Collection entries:
━━━━━━━━━━━━━━━━
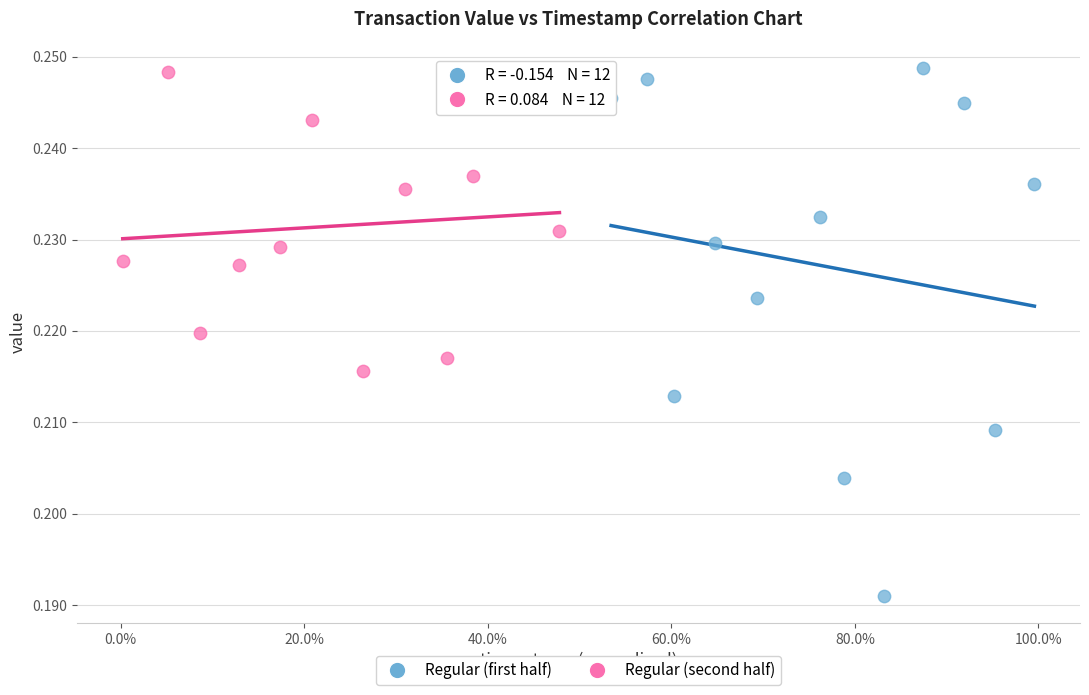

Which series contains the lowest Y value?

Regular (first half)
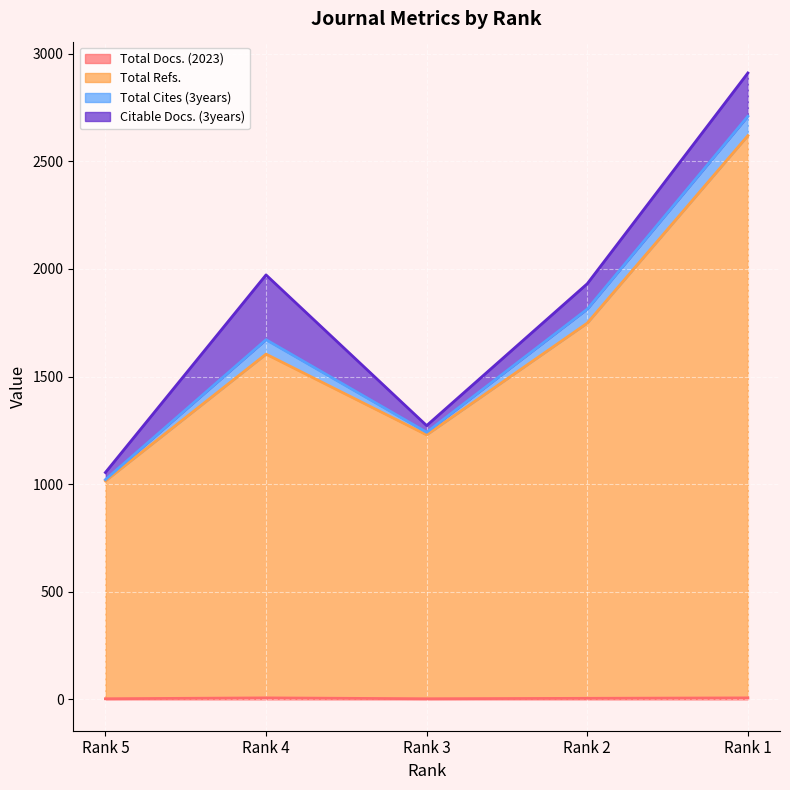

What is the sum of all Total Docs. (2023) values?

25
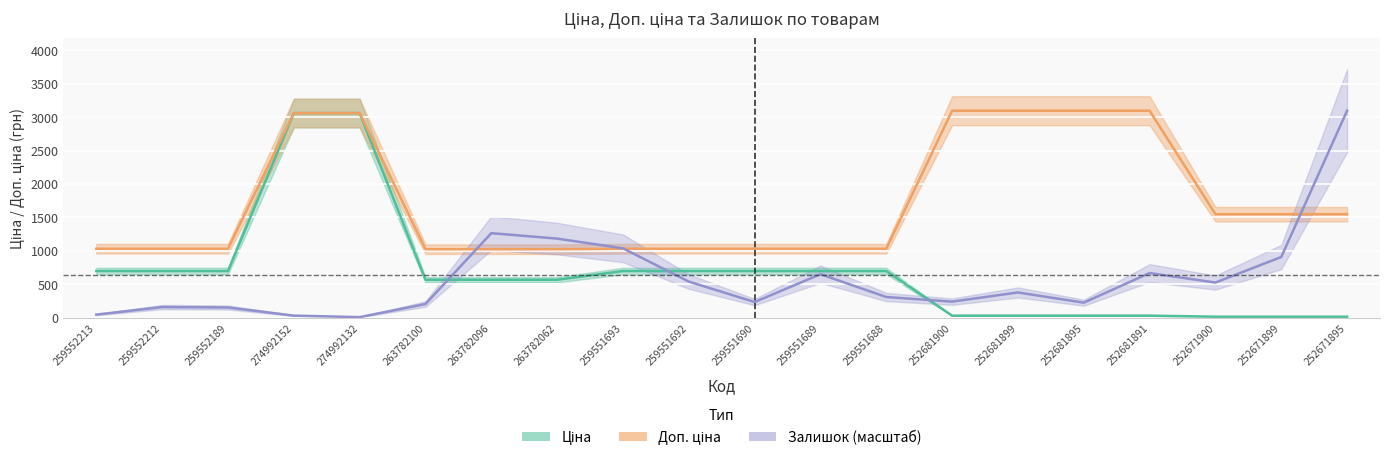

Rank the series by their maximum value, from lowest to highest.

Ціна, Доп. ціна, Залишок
━━━━━━━━━━━━━━━━
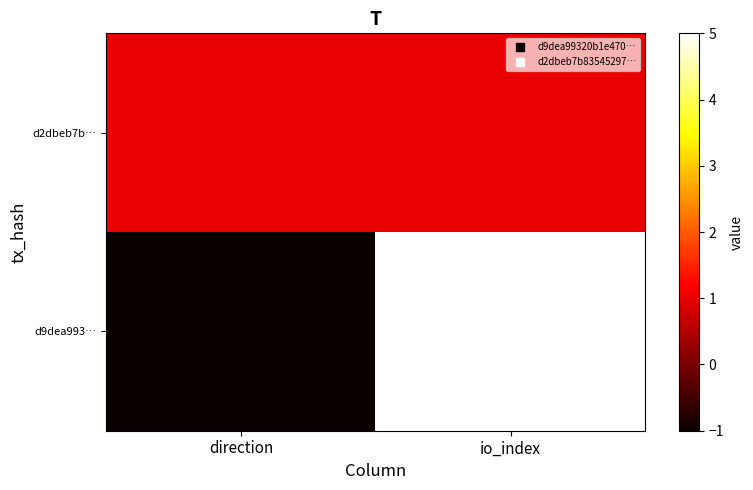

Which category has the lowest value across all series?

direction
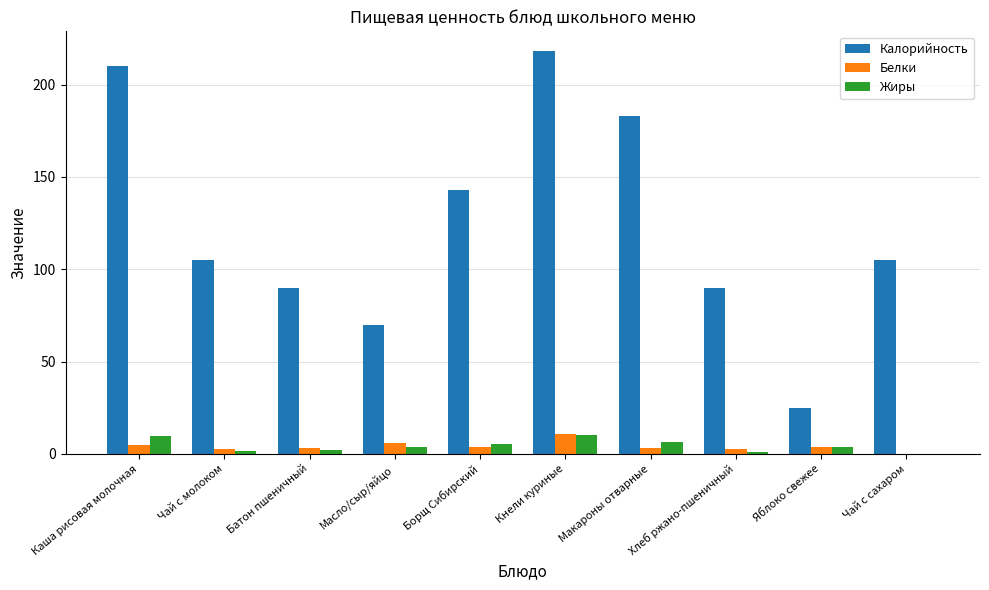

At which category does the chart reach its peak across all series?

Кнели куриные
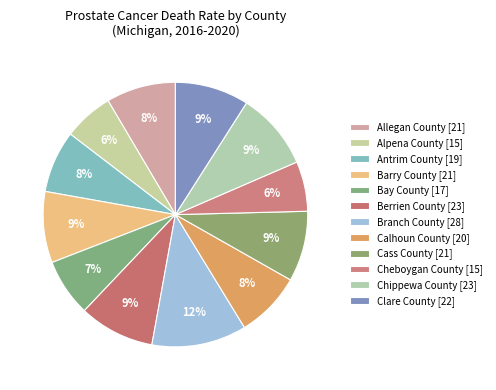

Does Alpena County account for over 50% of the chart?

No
━━━━━━━━━━━━━━━━
- [Brief]
Please rewrite the entries from the line with "Which series contains the lowest Y value?" up to and including the line with "Rank the series", replacing "maximum" with "largest" and leaving everything else unchanged. Omit the pictures from your answer.

- [Output for this exercise]
Which series contains the lowest Y value?

Regular (first half)

What is the sum of all Total Docs. (2023) values?

25

Rank the series by their largest value, from lowest to highest.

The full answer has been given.